Now that we have dispensed with the scaffold that holds the blooms, what about the blooms themselves? Blooms start out as buds, and you probably want a lot of them. Daylilies vary widely in how many buds an individual will put up. Excellent culture will maximize this number, but the genetics of the individual will always be the ultimate determining factor. In my seedling rows there are babies that (when they achieve what I consider a mature flowering cycle) have 6 buds, and there are some that have almost 40 buds. This is one criterion I look at when deciding if a baby will continue on in my breeding program or take an all expense paid trip to the composter. A lot also depends on how many scapes an individual puts up. If a plant has a good ratio of scapes to leaves, then a lower budcount is more acceptable because there are many scapes with flowers, so the display will be good. The fewer scapes there are means the more critical the number of buds on the scape becomes. Generally--if you see lots of scapes then 8 or more buds on each scape is good. If you see fewer scapes then look for a bud count closer to 15 or more. This is kind of an instinctive thing that you just learn through observation. For the moment just start paying attention. You will most likely be surprised to find that some plants that were your favorites aren't any more, and some you just walked by in the past will suddenly take precedence.

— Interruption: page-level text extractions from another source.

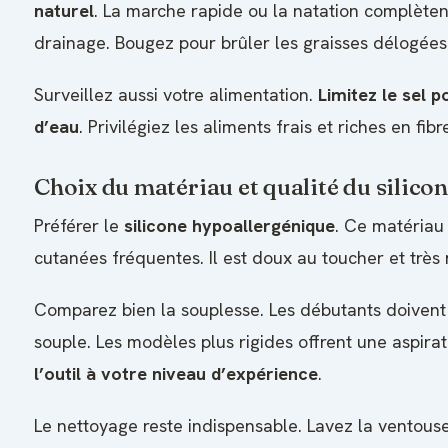
naturel
. La marche rapide ou la natation complèten
drainage. Bougez pour brûler les graisses délogées
Surveillez aussi votre alimentation.
Limitez le sel p
d’eau
. Privilégiez les aliments frais et riches en fibr
Choix du matériau et qualité du silico
Préférer le
silicone hypoallergénique
. Ce matériau 
cutanées fréquentes. Il est doux au toucher et très r
Comparez bien la souplesse. Les débutants doivent
souple. Les modèles plus rigides offrent une aspirat
l’outil à votre niveau d’expérience
.
Le nettoyage reste indispensable. Lavez la ventous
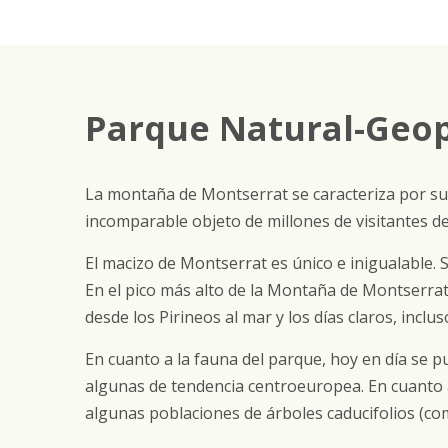
Parque Natural-Geo
La montaña de Montserrat se caracteriza por su
incomparable objeto de millones de visitantes d
El macizo de Montserrat es único e inigualable. 
En el pico más alto de la Montaña de Montserrat
desde los Pirineos al mar y los días claros, incluso
En cuanto a la fauna del parque, hoy en día se p
algunas de tendencia centroeuropea. En cuanto a
algunas poblaciones de árboles caducifolios (com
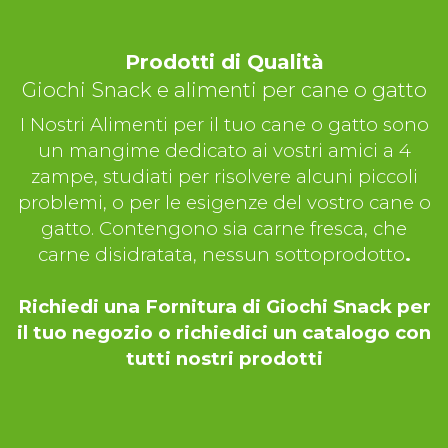
Prodotti di Qualità
Giochi Snack e alimenti per cane o gatto
I Nostri Alimenti per il tuo cane o gatto sono
un mangime dedicato ai vostri amici a 4
zampe, studiati per risolvere alcuni piccoli
problemi, o per le esigenze del vostro cane o
gatto. Contengono sia carne fresca, che
carne disidratata, nessun sottoprodotto
.
Richiedi una Fornitura di Giochi Snack per
il tuo negozio o richiedici un catalogo con
tutti nostri prodotti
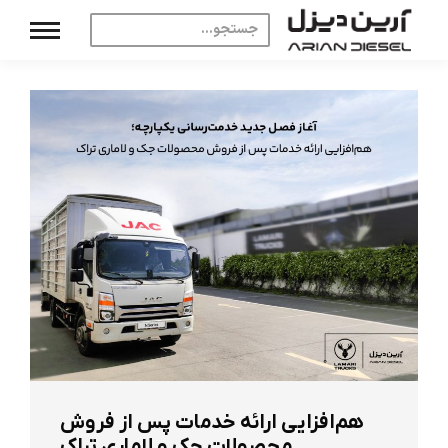
هم‌افزایی ارائه خدمات پس از فروش
محصولات جک و لاماری تراک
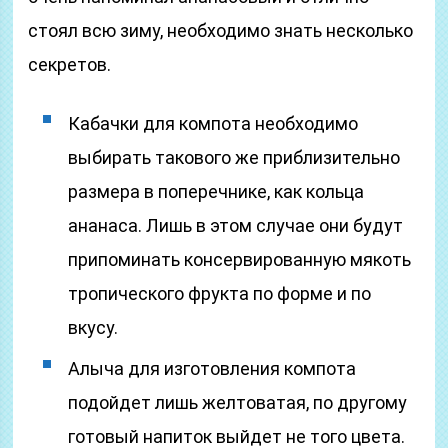
стоял всю зиму, необходимо знать несколько
секретов.
Кабачки для компота необходимо
выбирать такового же приблизительно
размера в поперечнике, как кольца
ананаса. Лишь в этом случае они будут
припоминать консервированную мякоть
тропического фрукта по форме и по
вкусу.
Алыча для изготовления компота
подойдет лишь желтоватая, по другому
готовый напиток выйдет не того цвета.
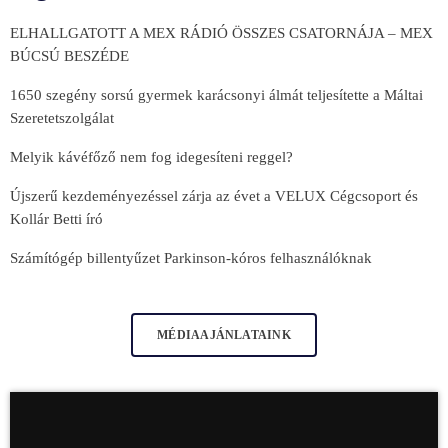
ELHALLGATOTT A MEX RÁDIÓ ÖSSZES CSATORNÁJA – MEX
BÚCSÚ BESZÉDE
1650 szegény sorsú gyermek karácsonyi álmát teljesítette a Máltai
Szeretetszolgálat
Melyik kávéfőző nem fog idegesíteni reggel?
Újszerű kezdeményezéssel zárja az évet a VELUX Cégcsoport és
Kollár Betti író
Számítógép billentyűzet Parkinson-kóros felhasználóknak
MÉDIAAJÁNLATAINK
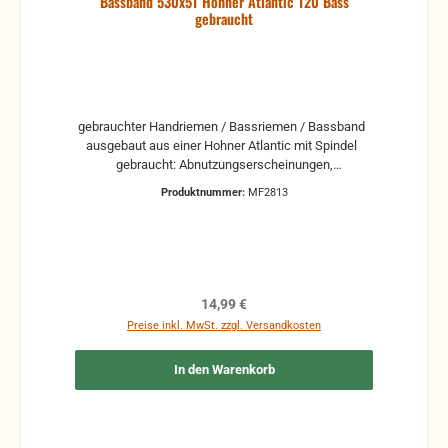
Bassband 530x51 Hohner Atlantic 120 Bass
gebraucht
gebrauchter Handriemen / Bassriemen / Bassband
ausgebaut aus einer Hohner Atlantic mit Spindel
gebraucht: Abnutzungserscheinungen,
Kratzer, leichte Verschmutzungen können vorhanden
Produktnummer:
MF2813
sein. Weitere Fragen beantworten wir gerne per Mail.
Regulärer Preis:
14,99 €
Preise inkl. MwSt. zzgl. Versandkosten
In den Warenkorb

After examining all this flowering stuff--take a moment to look at the leaves. As a general rule, daylily leaves with a bluish cast are the best looking over the long haul. It is believed (and my limited experience seems to confirm this) that blue leaves are less susceptible to rust and just healthier overall. This becomes a question of what you will tolerate. I have many daylilies that were bred by Brother Charles Reckamp. A lot of these plants have leaves that really get ratty after they bloom. I am willing to accept this because I want to have these particular flowers. But if ratty leaves really bother you, pay attention to leaf color as a guide to what will maintain its beauty throughout the hot summer.
It should go without saying that the very best way to evaluate a plant is to see a MATURE one growing in the ground. So if you can visit a daylily grower (or any other type plant that interests you for that matter) and see their plants that is always much more instructive that looking at a pot tag in a box store. But if you pay attention and know what to look for you can make some more informed decisions and have a garden filled with great performers rather than disappointing wastes of money.